The comments, however, were met with a cold reception, as the President of Senegal, despite saying he was not homophobic, said the country was “not ready to decriminalise homosexuality”.

“People should be treated equally”, Obama said at a press conference in Dakar, Senegal on Thursday. Sharing the stage was President Macky Sall, who said the country was not ready to do so.

President Sall said: “We are still not ready to decriminalize homosexuality,” he said. “I’ve already said it in the past. We’re still not ready to change the law. This does not mean that we are all homophobic.”

Amnesty International earlier this week asserted that Obama should use this trip to Africa to speak out against the “suffering” of many LGBT people in African countries.

Obama arrived in Senegal on Wednesday, with his wife Michelle Obama, his daughters Sasha and Malia, and Marian Robinson, Michelle’s mother.

Both US Supreme Court rulings yesterday saw 5-4 Justices in favour of same sex couples. The first case saw the Defense of Marriage Act (DOMA) struck down.

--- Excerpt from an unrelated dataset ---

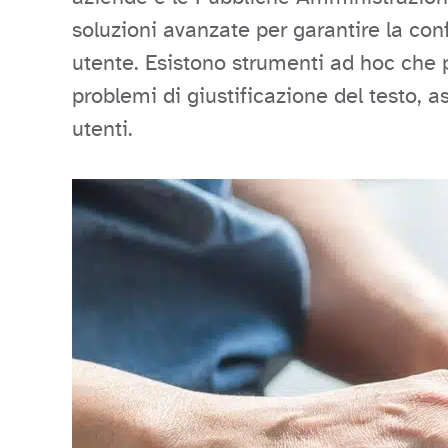
soluzioni avanzate per garantire la con
utente. Esistono strumenti ad hoc che p
problemi di giustificazione del testo, as
utenti.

DOMA, passed in 1996, federally defined marriage as between one man and one woman only.

In the second case, around California’s Proposition 8, the Supreme Court ruled that such a ruling was not in its jurisdiction, nor was it in the jurisdiction of the Ninth Circuit Court, which previously ruled, therefore deferring the decision to a previous ruling by a district court which decided the ban was unconstitutional.